• Job: Keep only the lines of the data below that contain "rounded", and copy them.

══ Given data

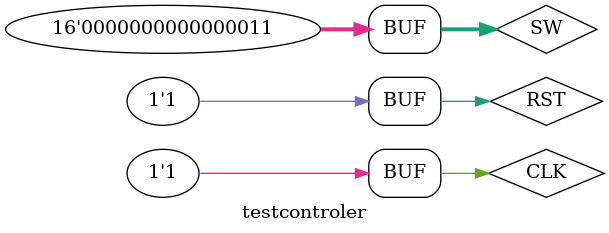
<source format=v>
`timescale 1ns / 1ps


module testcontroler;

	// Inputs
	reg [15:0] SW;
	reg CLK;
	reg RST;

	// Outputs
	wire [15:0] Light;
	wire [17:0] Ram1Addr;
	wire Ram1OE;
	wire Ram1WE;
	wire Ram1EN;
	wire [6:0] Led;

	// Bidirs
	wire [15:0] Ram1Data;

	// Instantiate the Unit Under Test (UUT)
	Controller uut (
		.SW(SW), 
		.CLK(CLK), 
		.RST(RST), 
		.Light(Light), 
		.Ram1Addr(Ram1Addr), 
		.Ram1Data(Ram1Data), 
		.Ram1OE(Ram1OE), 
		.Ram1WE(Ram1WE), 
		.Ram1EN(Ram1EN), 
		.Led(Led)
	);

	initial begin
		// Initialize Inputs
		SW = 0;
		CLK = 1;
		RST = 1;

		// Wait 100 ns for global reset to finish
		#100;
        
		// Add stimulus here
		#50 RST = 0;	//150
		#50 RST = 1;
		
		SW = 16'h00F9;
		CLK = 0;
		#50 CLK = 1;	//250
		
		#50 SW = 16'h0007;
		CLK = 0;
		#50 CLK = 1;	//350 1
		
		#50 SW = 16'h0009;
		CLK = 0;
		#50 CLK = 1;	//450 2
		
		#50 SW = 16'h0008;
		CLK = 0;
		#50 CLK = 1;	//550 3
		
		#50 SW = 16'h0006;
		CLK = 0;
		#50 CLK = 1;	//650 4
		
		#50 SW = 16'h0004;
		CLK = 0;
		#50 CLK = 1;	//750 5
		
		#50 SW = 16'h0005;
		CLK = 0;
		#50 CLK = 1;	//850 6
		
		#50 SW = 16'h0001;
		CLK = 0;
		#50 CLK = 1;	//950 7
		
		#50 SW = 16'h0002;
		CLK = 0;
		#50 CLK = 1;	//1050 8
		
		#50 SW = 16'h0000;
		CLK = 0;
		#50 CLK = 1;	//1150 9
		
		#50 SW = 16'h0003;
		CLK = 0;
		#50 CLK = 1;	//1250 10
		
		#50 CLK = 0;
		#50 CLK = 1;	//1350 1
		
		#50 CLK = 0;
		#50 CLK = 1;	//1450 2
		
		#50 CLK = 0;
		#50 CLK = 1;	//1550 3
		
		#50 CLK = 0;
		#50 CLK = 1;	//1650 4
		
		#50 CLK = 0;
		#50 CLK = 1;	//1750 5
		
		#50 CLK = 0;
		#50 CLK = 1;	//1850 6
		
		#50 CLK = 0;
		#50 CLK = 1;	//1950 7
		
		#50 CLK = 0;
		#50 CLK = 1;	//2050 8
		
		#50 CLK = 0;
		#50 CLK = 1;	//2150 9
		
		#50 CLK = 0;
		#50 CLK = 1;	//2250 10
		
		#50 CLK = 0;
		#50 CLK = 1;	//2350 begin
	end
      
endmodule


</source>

════
══ Given data

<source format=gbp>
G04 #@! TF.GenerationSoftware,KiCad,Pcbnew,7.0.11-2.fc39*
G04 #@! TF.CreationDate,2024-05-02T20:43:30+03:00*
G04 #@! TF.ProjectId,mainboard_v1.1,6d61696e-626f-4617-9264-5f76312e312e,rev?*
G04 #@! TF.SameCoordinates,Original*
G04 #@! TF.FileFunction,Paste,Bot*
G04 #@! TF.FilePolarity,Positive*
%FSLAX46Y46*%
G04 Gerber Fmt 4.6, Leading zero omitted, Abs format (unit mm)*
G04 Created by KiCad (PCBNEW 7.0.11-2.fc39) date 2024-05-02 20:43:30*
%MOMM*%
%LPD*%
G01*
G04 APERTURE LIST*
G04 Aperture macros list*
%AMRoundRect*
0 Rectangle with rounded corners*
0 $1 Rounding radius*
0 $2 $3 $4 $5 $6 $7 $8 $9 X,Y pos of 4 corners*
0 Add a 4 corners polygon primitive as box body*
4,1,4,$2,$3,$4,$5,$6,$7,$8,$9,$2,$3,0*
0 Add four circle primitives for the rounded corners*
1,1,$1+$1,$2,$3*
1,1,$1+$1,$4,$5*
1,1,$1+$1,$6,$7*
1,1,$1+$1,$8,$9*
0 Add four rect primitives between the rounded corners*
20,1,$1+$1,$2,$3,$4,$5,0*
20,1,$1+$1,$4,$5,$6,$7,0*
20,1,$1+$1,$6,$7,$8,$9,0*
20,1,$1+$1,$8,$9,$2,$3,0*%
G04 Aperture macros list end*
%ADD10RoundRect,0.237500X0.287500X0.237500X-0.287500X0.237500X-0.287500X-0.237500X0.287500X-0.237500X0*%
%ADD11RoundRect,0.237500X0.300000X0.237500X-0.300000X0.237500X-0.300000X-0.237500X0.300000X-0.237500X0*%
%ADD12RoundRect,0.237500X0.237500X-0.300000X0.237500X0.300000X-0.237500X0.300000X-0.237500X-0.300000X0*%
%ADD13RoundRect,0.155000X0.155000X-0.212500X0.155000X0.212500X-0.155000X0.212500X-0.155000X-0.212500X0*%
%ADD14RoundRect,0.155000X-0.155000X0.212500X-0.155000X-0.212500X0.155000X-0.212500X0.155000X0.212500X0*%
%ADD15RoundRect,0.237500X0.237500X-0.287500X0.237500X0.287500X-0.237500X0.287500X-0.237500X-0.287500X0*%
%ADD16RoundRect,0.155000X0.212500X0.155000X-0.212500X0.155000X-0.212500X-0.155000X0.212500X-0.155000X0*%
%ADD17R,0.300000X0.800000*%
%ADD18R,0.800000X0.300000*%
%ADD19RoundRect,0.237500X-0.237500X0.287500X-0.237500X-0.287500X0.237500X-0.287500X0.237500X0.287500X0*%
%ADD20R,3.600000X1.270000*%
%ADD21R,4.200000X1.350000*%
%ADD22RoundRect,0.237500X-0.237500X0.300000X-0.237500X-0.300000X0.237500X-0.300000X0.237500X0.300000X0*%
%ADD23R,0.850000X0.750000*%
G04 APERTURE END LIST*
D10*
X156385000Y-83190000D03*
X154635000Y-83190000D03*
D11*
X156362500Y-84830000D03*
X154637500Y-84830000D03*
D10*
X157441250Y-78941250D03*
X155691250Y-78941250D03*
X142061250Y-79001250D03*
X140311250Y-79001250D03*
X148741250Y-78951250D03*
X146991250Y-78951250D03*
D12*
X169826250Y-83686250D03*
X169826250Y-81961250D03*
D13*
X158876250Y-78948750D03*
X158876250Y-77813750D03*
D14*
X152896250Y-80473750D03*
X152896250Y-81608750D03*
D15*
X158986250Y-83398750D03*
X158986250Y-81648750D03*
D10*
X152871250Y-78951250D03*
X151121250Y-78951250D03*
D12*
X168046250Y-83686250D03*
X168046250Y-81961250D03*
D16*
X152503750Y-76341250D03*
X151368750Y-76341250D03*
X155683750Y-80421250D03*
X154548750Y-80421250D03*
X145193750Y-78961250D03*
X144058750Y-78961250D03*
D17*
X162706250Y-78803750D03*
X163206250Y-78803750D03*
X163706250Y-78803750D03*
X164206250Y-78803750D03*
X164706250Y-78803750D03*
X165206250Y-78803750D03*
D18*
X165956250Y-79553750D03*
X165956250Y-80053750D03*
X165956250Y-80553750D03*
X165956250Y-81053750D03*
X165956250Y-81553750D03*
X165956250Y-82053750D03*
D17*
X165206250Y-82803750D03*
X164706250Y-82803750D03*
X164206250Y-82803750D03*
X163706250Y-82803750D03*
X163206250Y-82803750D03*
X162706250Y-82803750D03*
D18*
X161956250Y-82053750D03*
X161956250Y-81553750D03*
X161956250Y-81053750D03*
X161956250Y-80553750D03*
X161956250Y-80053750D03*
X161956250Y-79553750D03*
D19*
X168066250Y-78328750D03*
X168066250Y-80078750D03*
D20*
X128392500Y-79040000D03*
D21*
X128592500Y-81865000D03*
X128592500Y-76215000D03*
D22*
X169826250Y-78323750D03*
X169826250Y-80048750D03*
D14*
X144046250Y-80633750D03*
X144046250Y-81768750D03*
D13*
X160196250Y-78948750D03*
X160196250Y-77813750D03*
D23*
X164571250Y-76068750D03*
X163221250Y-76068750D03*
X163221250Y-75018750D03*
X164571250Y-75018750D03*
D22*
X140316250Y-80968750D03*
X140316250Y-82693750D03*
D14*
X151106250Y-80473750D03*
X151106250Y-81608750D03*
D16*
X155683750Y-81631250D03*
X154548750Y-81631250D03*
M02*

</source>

════

• Written response:
0 Rectangle with rounded corners*
0 Add four circle primitives for the rounded corners*
0 Add four rect primitives between the rounded corners*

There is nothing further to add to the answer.